Le fait que M. [R] a été déclaré apte au poste de maçon finisseur coffreur lors de ses périodes de travail n’apporte aucun élément quant à l’existence d’une causalité directe et essentielle entre la pathologie constatée pour la première fois en février 2022 et son travail, qu’il a cessé en juillet 2021.
De même, le certificat médical du docteur [K], qui n’est pas un médecin spécialiste des pathologies professionnelles, affirme sans le démontrer que la reconnaissance d’origine professionnelle serait justifiée. Cet avis n’est assorti d’aucun raisonnement médical.
Également, la question écrite posée par un parlementaire est d’ordre général et ne peut valoir preuve d’un lien direct et essentiel entre les pathologies de M. [R] et son travail.

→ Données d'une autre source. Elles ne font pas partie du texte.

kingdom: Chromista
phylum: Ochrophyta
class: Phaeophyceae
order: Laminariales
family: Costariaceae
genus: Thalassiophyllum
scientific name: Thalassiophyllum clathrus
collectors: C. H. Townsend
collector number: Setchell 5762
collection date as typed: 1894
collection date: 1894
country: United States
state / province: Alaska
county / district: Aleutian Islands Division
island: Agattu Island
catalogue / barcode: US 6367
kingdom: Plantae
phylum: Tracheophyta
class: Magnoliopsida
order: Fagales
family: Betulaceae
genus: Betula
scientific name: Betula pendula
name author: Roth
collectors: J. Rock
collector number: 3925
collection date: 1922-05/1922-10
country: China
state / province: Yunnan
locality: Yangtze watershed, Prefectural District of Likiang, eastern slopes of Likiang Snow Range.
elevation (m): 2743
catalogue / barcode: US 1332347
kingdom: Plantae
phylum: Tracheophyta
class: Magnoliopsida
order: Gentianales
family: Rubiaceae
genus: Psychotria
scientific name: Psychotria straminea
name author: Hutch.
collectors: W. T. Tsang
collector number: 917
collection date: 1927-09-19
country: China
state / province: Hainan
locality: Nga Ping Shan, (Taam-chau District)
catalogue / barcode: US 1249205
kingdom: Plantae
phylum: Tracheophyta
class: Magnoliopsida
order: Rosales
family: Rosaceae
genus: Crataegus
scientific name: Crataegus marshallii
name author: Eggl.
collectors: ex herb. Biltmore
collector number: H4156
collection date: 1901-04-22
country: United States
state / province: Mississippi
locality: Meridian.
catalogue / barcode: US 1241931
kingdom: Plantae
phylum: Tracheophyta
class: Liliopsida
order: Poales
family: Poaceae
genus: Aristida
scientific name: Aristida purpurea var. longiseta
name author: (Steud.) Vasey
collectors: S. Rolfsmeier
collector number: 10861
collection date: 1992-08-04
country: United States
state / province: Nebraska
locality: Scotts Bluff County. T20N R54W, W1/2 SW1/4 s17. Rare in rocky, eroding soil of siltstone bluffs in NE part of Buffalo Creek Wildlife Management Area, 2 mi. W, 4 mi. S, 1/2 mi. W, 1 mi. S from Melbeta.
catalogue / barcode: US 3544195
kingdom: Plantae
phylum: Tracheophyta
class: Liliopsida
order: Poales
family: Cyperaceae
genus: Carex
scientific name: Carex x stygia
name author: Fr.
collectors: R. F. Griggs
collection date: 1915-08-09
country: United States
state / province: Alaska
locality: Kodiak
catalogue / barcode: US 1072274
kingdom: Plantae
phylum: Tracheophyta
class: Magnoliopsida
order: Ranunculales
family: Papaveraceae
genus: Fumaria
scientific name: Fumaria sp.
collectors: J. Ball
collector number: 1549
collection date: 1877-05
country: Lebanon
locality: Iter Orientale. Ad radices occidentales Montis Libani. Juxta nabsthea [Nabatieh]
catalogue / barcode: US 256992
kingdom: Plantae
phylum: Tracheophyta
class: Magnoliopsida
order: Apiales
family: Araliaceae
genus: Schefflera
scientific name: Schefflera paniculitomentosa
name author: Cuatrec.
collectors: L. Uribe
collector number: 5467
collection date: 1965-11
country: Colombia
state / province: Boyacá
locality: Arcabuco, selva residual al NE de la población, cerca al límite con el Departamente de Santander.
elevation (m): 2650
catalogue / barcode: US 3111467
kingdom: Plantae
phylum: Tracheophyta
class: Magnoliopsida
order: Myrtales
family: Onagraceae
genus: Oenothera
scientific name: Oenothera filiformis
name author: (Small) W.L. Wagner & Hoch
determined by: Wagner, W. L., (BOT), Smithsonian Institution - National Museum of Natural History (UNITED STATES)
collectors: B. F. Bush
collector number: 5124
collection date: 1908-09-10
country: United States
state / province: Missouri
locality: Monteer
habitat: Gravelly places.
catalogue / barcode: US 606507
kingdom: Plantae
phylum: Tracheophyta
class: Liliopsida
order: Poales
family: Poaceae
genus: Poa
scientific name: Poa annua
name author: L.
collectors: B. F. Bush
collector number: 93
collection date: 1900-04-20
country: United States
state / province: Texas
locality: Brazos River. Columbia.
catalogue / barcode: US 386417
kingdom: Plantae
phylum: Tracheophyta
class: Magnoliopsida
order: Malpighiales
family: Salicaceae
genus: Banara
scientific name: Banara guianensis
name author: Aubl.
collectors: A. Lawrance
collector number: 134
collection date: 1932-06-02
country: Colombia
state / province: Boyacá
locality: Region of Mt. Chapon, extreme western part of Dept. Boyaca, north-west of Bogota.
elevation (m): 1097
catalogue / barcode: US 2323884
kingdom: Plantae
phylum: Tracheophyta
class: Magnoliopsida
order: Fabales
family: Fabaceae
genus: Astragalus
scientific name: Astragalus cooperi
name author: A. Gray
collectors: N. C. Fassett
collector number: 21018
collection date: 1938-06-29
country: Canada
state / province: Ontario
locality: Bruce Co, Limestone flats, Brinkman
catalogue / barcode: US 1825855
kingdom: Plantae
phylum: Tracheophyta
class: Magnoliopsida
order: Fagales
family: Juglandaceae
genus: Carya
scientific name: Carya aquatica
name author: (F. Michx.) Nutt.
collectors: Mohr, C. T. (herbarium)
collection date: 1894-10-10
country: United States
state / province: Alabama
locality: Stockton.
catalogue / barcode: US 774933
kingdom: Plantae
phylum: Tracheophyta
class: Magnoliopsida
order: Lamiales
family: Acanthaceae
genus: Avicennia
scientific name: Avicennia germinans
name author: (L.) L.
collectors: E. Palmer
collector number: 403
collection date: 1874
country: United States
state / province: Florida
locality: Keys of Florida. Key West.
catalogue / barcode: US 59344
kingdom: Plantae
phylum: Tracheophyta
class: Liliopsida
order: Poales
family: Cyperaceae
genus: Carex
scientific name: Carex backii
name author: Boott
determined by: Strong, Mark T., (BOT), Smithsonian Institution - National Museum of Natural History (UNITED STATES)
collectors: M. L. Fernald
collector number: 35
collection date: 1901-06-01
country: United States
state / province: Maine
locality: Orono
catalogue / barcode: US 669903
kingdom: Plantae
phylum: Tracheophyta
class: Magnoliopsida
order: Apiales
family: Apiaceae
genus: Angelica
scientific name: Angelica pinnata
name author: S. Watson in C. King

Les pièces 15 à 20 du demandeur établissent une période d’emploi d’un total de 3 ans et 7 mois sur 7 ans et une exposition professionnelle très faible en 2021 (12 jours seulement) et en 2020 (142 jours) et surtout, aucune exposition professionnelle en 2022, année d’apparition des symptômes.
Le fait que le comité ne détaille pas les facteurs dégénératifs ne peut conduire à écarter son avis alors que le principal facteur d’un processus dégénératif est l’âge et que M. [R] était âgé de 49 ans lors de la première constatation médicale des pathologies et qu’il souffre d’une maladie constitutionnelle (canal lombaire étroit).
L’ensemble de ces éléments n’est pas suffisant pour contester les avis motivés de deux comités composés de spécialistes en pathologies professionnelle ni pour établir de manière certaine que l’activité professionnelle de M. [R] est la cause essentielle c’est-à-dire principale de ses pathologies.
Succombant, il sera condamné aux dépens.
PAR CES MOTIFS
Le tribunal judiciaire de Grenoble, Pôle social, après en avoir délibéré conformément à
la loi, statuant par jugement contradictoire, rendu en premier ressort et par mise à disposition au greffe de la juridiction,
DÉBOUTE Monsieur [C] [R] de ses demandes ;
LE CONDAMNE aux dépens.
Ainsi fait et prononcé par mise à disposition au greffe les jour, mois et an que dessus, en
application de l’article 450 du Code de Procédure Civile et signé par Madame Anne-Laure
CHARIGNON, Présidente, et Monsieur Yannik DESPREZ, greffier.
Le Greffier La Présidente
Rappelle que le délai pour interjeter appel est, à peine de forclusion, d’un mois, à compter de la notification de la présente décision (article 538 du code de procédure civile). L’appel est à adresser à la Cour d’Appel de [Localité 13] – [Adresse 14].